Excerpts from a dataset:
*-*-*
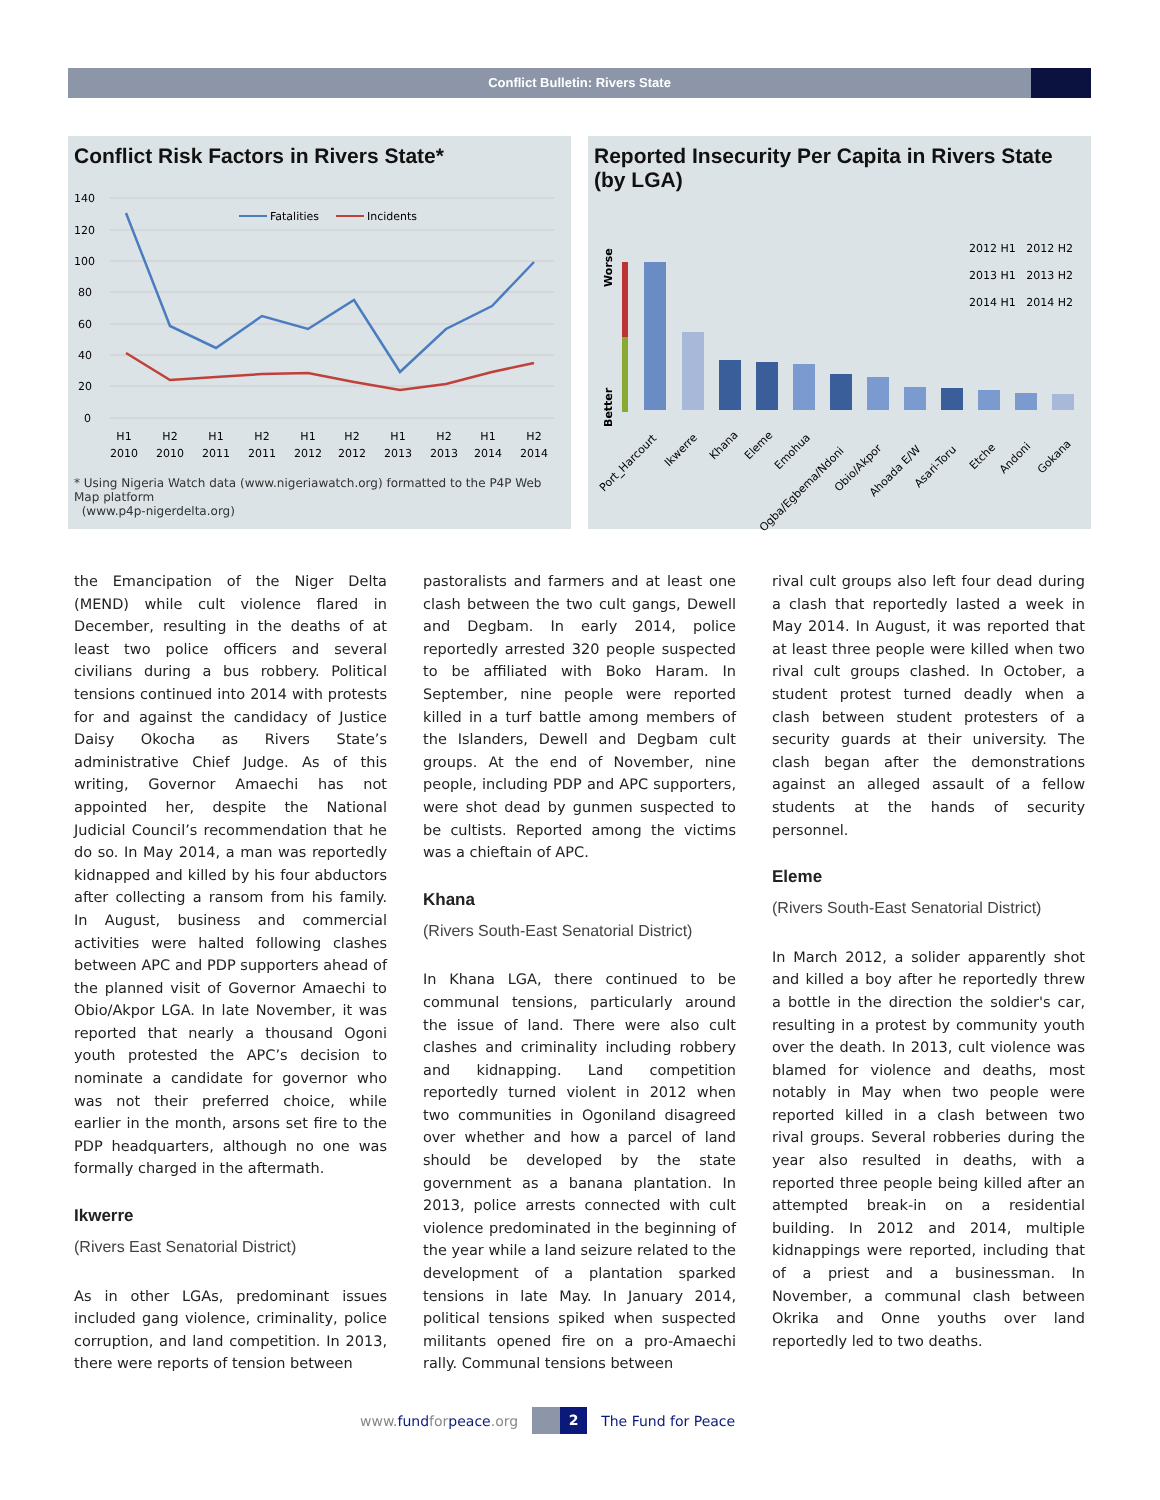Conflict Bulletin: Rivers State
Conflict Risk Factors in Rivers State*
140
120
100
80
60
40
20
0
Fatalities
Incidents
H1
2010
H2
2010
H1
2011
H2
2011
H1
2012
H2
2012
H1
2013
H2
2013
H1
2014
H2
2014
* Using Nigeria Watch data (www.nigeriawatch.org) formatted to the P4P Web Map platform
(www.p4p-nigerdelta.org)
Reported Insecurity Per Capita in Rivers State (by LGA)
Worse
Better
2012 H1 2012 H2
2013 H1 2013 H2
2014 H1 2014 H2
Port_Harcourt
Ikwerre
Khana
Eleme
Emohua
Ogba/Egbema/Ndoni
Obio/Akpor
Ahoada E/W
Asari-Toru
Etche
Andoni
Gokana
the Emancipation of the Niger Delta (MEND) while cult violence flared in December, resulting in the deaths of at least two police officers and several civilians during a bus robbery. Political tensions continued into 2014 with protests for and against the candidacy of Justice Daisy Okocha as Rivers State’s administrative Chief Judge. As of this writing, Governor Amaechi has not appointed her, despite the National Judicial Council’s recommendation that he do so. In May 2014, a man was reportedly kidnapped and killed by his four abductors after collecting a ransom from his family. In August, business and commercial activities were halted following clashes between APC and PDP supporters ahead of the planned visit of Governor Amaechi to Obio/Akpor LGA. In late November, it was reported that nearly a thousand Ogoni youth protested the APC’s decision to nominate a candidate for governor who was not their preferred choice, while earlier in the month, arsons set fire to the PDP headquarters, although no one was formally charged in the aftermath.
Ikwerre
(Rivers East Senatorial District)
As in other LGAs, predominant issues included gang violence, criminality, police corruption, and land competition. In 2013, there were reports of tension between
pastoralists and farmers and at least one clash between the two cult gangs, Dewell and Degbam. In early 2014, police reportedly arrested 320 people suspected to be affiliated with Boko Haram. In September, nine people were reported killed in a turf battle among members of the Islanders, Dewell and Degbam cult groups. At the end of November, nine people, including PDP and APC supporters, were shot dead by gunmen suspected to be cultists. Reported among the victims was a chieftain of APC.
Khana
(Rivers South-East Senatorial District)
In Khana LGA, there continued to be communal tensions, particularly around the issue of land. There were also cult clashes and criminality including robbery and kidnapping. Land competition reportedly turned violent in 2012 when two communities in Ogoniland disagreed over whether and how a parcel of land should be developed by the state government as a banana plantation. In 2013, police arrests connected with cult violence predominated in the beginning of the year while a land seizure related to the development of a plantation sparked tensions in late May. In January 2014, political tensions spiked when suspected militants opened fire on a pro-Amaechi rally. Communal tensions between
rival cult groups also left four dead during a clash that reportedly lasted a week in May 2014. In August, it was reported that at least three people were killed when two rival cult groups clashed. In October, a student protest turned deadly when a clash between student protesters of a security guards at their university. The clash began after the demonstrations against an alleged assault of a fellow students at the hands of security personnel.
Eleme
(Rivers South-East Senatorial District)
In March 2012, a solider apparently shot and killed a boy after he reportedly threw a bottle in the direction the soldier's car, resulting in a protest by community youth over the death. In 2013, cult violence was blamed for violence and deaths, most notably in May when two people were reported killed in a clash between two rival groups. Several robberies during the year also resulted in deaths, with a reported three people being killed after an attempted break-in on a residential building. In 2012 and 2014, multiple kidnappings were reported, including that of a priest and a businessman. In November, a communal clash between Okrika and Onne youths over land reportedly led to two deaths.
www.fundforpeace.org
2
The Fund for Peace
*-*-*
Instructions to follow: The data is to be returned exactly as it stands, pictures aside.

Answer space:
Conflict Bulletin: Rivers State
Conflict Risk Factors in Rivers State*
140
120
100
80
60
40
20
0
Fatalities
Incidents
H1
2010
H2
2010
H1
2011
H2
2011
H1
2012
H2
2012
H1
2013
H2
2013
H1
2014
H2
2014
* Using Nigeria Watch data (www.nigeriawatch.org) formatted to the P4P Web Map platform
(www.p4p-nigerdelta.org)
Reported Insecurity Per Capita in Rivers State (by LGA)
Worse
Better
2012 H1 2012 H2
2013 H1 2013 H2
2014 H1 2014 H2
Port_Harcourt
Ikwerre
Khana
Eleme
Emohua
Ogba/Egbema/Ndoni
Obio/Akpor
Ahoada E/W
Asari-Toru
Etche
Andoni
Gokana
the Emancipation of the Niger Delta (MEND) while cult violence flared in December, resulting in the deaths of at least two police officers and several civilians during a bus robbery. Political tensions continued into 2014 with protests for and against the candidacy of Justice Daisy Okocha as Rivers State’s administrative Chief Judge. As of this writing, Governor Amaechi has not appointed her, despite the National Judicial Council’s recommendation that he do so. In May 2014, a man was reportedly kidnapped and killed by his four abductors after collecting a ransom from his family. In August, business and commercial activities were halted following clashes between APC and PDP supporters ahead of the planned visit of Governor Amaechi to Obio/Akpor LGA. In late November, it was reported that nearly a thousand Ogoni youth protested the APC’s decision to nominate a candidate for governor who was not their preferred choice, while earlier in the month, arsons set fire to the PDP headquarters, although no one was formally charged in the aftermath.
Ikwerre
(Rivers East Senatorial District)
As in other LGAs, predominant issues included gang violence, criminality, police corruption, and land competition. In 2013, there were reports of tension between
pastoralists and farmers and at least one clash between the two cult gangs, Dewell and Degbam. In early 2014, police reportedly arrested 320 people suspected to be affiliated with Boko Haram. In September, nine people were reported killed in a turf battle among members of the Islanders, Dewell and Degbam cult groups. At the end of November, nine people, including PDP and APC supporters, were shot dead by gunmen suspected to be cultists. Reported among the victims was a chieftain of APC.
Khana
(Rivers South-East Senatorial District)
In Khana LGA, there continued to be communal tensions, particularly around the issue of land. There were also cult clashes and criminality including robbery and kidnapping. Land competition reportedly turned violent in 2012 when two communities in Ogoniland disagreed over whether and how a parcel of land should be developed by the state government as a banana plantation. In 2013, police arrests connected with cult violence predominated in the beginning of the year while a land seizure related to the development of a plantation sparked tensions in late May. In January 2014, political tensions spiked when suspected militants opened fire on a pro-Amaechi rally. Communal tensions between
rival cult groups also left four dead during a clash that reportedly lasted a week in May 2014. In August, it was reported that at least three people were killed when two rival cult groups clashed. In October, a student protest turned deadly when a clash between student protesters of a security guards at their university. The clash began after the demonstrations against an alleged assault of a fellow students at the hands of security personnel.
Eleme
(Rivers South-East Senatorial District)
In March 2012, a solider apparently shot and killed a boy after he reportedly threw a bottle in the direction the soldier's car, resulting in a protest by community youth over the death. In 2013, cult violence was blamed for violence and deaths, most notably in May when two people were reported killed in a clash between two rival groups. Several robberies during the year also resulted in deaths, with a reported three people being killed after an attempted break-in on a residential building. In 2012 and 2014, multiple kidnappings were reported, including that of a priest and a businessman. In November, a communal clash between Okrika and Onne youths over land reportedly led to two deaths.
www.fundforpeace.org
2
The Fund for Peace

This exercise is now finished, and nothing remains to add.